## Start PAGE EXCERPT
[PyTorch] Batch CP attention tests in single torchrun to amortize NCC… by sudhakarsingh27 · Pull Request #2965 · NVIDIA/TransformerEngine

sudhakarsingh27 · 2026-05-06T22:51:57Z

…L init

Each parametrized CP test currently spawns its own torchrun process and pays 5-15s of NCCL init/destroy. With ~650-800 collected tests this adds up to 1.5-3 hours of pure setup overhead.

This change introduces a session-scoped fixture that:

Calls per-test _prepare_* helpers to get either a skip reason or a kwargs dict for the worker.
Groups runnable configs by num_gpus and chunks them into batches of CP_TEST_BATCH_SIZE (default 16).
Launches one torchrun per chunk; the worker initialises NCCL once and runs all configs in the chunk inside the same world.

Per-config results are flushed to JSON after every config so a crash mid-batch still leaves earlier results intact. Set CP_TEST_BATCH_SIZE=1 to bisect a failing batch.

Also includes a small bugfix in dot_product_attention/utils.py: the deterministic-FA3 disable condition was firing for any head_dim_qk > 128 (including inference); restrict it to is_training and large head dims.

Description

Please include a brief summary of the changes, relevant motivation and context.

Fixes # (issue)

Type of change

Documentation change (change only to the documentation, either a fix or a new content)
Bug fix (non-breaking change which fixes an issue)
New feature (non-breaking change which adds functionality)
Breaking change (fix or feature that would cause existing functionality to not work as expected)
Infra/Build change
Code refactoring

Changes

Please list the changes introduced in this PR:

Change A
Change B

Checklist:

I have read and followed the contributing guidelines
The functionality is complete
I have commented my code, particularly in hard-to-understand areas
I have made corresponding changes to the documentation
My changes generate no new warnings
I have added tests that prove my fix is effective or that my feature works
New and existing unit tests pass locally with my changes

greptile-apps · 2026-05-06T22:57:46Z

Greptile Summary

This PR replaces the one-torchrun-per-test approach for context-parallel attention tests with a session-scoped fixture that batches configs by GPU count and runs each batch in a single torchrun, eliminating 1.5–3 hours of redundant NCCL init/destroy overhead across ~650–800 tests. A small bugfix also restricts the deterministic-FA3 disable condition to training-only scenarios.

Batched dispatch: A _cp_batch_results session fixture dry-runs each test body in collect mode to record kwargs and skip decisions, groups runnable configs into chunks of CP_TEST_BATCH_SIZE (default 16), launches one torchrun per chunk, and flushes per-config JSON results after each run so mid-batch crashes don't lose earlier results.
Worker-side changes: run_dpa_with_cp now asserts the process group is already initialized (managed by main()), cleans up only per-config communication groups (not the global group), clears transient env vars between configs, and uses dist.all_reduce(MIN) to surface failures on non-rank-0 workers.
Env-var arg parsing fix: sys.argv splitting now uses split(\"=\", 1) to correctly handle values that contain = characters.
## End PAGE EXCERPT
GIVEN PROBLEM: Continue the pull request discussion about batching the CP attention tests into a single torchrun, picking up right after its last sentence.
## Start MATERIAL
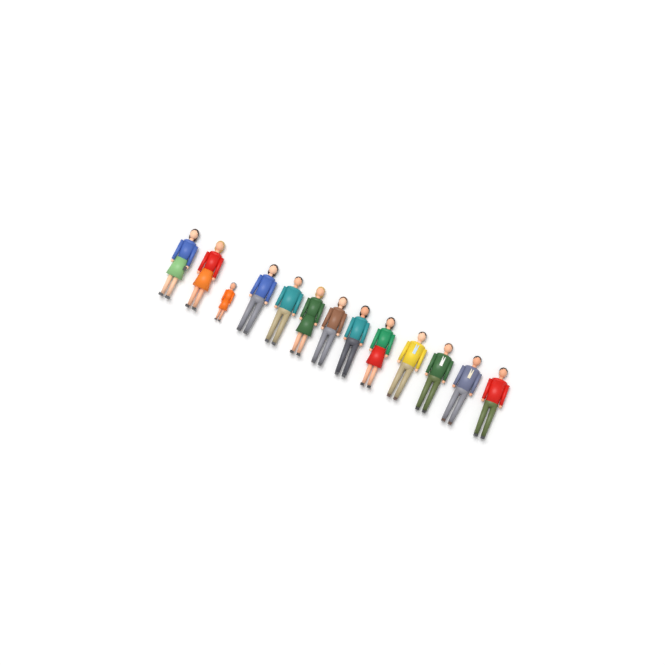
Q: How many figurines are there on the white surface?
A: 13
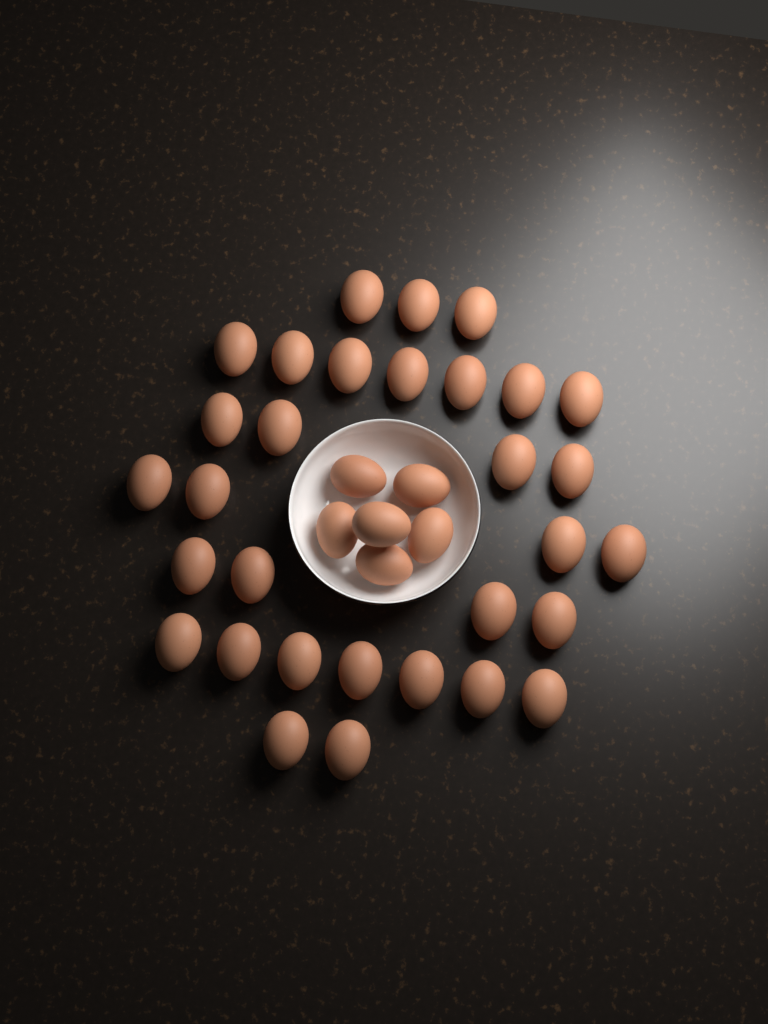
## End MATERIAL
RIGHT ANSWER:
Confidence Score: 4/5

Safe to merge with one fix recommended: communication groups created inside run_dpa_with_cp can be leaked on exception, accumulating NCCL communicators across a batch.

The batch dispatch architecture is sound and the all_reduce aggregation addresses the known non-rank-0 failure issue. The gap is that cp_comm_group (and sub-groups for a2a+p2p) are created via dist.new_group() early in run_dpa_with_cp but only destroyed at the very end of the function — if any exception escapes before that point, NCCL communicators are never released. In a batch of 16 configs with intermittent failures, leaked communicators accumulate within the same worker process and can exhaust NCCL's internal table limits, causing subsequent configs to fail with NCCL errors rather than surfacing the original fault.

tests/pytorch/attention/run_attention_with_cp.py — specifically the cp_comm_group and cp_comm_sub_groups cleanup path when run_dpa_with_cp raises mid-execution.

Important Files Changed

Filename	Overview
tests/pytorch/attention/run_attention_with_cp.py	Batch execution mode added: NCCL init/destroy moved to main(), per-config env cleanup, all_reduce for cross-rank failure aggregation. Communication groups created inside run_dpa_with_cp are leaked on exception, posing a resource-exhaustion risk in batch runs.
tests/pytorch/attention/test_attention_with_cp.py	Session-scoped fixture replaces per-test torchrun launches with batched dispatch; dry-run collect mode and _run_or_fetch pattern are sound. Minor fragility: _dry_run_item relies on fixed positional argument ordering in test function signatures.

Comments Outside Diff (1)

tests/pytorch/attention/run_attention_with_cp.py, line 238-762 (link)

NCCL communicator leak on mid-config exception

cp_comm_group (and cp_comm_sub_groups for a2a+p2p) are created at line 238 via dist.new_group() but destroyed only at the very end of run_dpa_with_cp. If the function raises anywhere in between — an assertion failure, a CUDA OOM, a comparison mismatch — _run_single_config catches the exception and returns, and neither dist.destroy_process_group(cp_comm_group) nor the sub-group destroys are ever called. NCCL communicators accumulate silently across configs in the same batch. With batches of 16+ and any flaky configs, this can exhaust NCCL's internal communicator-table limit and corrupt subsequent configs with "NCCL error: invalid usage" rather than surfacing the original failure.

Wrapping the body after group creation in a try/finally would guarantee cleanup.

_{Reviews (4): Last reviewed commit: "[pre-commit.ci] auto fixes from pre-comm..." | Re-trigger Greptile}

greptile-apps · 2026-05-06T22:57:50Z

+            for cfg in configs:
+                for env_key in _TRANSIENT_ENV_KEYS:
+                    os.environ.pop(env_key, None)
+                ok, err = _run_single_config(cfg)
+                results.append({"ok": ok, "error": err})
+                _flush_results()
+                try:
+                    dist.barrier()
+                except BaseException:  # noqa: BLE001
+                    results[-1]["ok"] = False
+                    if results[-1]["error"] is None:
+                        results[-1]["error"] = traceback.format_exc()
+                    _flush_results()
+                    break
+                torch.cuda.empty_cache()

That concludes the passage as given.